I just finished adding another mid-end to my Apple JIT compiler, motivated to get rank facilities right. However, there remain significant shortfalls.

Hardware Sizes

Apple only implements 64-bit floats and 64-bit integers to simplify implementation.

Famously, half-floats (16-bits) are superior for neural nets. However, 32-bit integers and smaller are also essential—copying an array of such is two times faster than 64-bit (I believe I learned this from a remark by Marshal Lochbaum).

Such situations arise in array programming—arrays are frequently smaller than 32767 elements and so an array of indices can use 16-bit integers.

Library Calls

Part of writing Apple was exploring compiler-as-a-library. Array languages can do nontrivial things with only malloc, free and CPU instructions.
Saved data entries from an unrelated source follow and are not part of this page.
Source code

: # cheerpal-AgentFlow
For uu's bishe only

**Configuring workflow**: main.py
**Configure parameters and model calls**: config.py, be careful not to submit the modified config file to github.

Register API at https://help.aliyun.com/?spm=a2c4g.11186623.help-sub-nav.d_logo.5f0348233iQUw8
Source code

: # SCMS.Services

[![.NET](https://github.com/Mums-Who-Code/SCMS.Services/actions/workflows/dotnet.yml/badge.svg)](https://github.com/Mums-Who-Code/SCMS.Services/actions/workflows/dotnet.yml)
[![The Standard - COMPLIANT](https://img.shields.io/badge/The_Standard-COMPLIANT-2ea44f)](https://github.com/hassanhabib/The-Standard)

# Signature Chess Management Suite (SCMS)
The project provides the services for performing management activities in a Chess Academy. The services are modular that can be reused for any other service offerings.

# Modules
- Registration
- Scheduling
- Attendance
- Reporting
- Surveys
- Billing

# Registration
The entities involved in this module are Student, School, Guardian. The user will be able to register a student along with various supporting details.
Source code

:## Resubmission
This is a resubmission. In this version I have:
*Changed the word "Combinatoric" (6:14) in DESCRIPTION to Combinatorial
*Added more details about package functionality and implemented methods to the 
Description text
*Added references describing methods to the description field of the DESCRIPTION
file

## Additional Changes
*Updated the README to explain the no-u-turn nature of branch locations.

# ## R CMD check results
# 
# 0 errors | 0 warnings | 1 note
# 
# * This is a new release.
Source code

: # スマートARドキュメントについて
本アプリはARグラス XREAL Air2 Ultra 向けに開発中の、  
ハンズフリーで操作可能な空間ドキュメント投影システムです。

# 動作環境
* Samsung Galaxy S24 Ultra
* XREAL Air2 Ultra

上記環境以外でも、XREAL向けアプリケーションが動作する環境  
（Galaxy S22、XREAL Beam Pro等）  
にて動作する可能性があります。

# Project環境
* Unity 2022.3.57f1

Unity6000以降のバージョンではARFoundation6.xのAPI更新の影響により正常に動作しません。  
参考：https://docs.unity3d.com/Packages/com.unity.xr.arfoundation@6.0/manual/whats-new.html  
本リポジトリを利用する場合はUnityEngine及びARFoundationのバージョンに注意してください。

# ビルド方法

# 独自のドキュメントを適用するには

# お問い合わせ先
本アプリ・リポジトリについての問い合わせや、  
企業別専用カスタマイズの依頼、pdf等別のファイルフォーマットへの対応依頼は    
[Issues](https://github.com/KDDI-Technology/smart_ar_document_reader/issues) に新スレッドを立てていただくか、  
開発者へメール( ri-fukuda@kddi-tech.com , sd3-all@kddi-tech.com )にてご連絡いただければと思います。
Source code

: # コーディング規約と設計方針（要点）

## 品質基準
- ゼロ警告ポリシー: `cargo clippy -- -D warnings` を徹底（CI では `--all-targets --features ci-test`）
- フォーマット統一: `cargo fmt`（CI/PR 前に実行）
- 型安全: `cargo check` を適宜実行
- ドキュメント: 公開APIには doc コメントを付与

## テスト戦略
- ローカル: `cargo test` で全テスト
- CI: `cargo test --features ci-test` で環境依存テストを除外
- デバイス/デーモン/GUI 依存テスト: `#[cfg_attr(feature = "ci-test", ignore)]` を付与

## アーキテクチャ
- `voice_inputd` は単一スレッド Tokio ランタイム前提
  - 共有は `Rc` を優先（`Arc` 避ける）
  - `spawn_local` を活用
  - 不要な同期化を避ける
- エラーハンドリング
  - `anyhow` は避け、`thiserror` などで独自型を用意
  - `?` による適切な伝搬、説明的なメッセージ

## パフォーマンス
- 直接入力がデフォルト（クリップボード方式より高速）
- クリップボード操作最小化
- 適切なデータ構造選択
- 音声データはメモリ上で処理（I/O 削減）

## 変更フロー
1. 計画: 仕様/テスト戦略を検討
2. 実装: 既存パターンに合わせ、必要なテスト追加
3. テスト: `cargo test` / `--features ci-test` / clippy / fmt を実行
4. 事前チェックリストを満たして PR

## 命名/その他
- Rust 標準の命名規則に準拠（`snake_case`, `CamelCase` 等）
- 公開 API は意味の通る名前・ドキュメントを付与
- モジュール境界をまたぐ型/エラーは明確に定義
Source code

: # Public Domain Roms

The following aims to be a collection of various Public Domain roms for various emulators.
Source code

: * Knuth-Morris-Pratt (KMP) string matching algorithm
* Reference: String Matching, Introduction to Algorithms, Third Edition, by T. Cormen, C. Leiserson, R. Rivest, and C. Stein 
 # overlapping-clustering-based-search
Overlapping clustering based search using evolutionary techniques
This simplifies JIT linking, and would be a boon when sending machine code across a network.

However, without optimized matrix multiplication from libraries, Apple is limited in ways that arrays languages shouldn't be.

Canonical Status

One of the aims of Apple was to make it easy to call from other languages. One could write a 7-day sliding average in Apple:

([((+)/x)%ℝ(:x)]`7)

which is then available in Python, R, C, &c.

However, I have not implemented SIMD. For the dot product, viz.

[(+)/ ((*)((x::Arr (i Cons` Nil) float)) y)]

the performance is inferior to NumPy[1].

Implementing the Apple JIT compiler as a library was a significant effort, but without going all the way, one cannot achieve canonical status.

[1] NumPy is not entirely satisfactory itself: it must have a special procedure for dot product—being a library rather than a language, it cannot perform fusion/deforestation.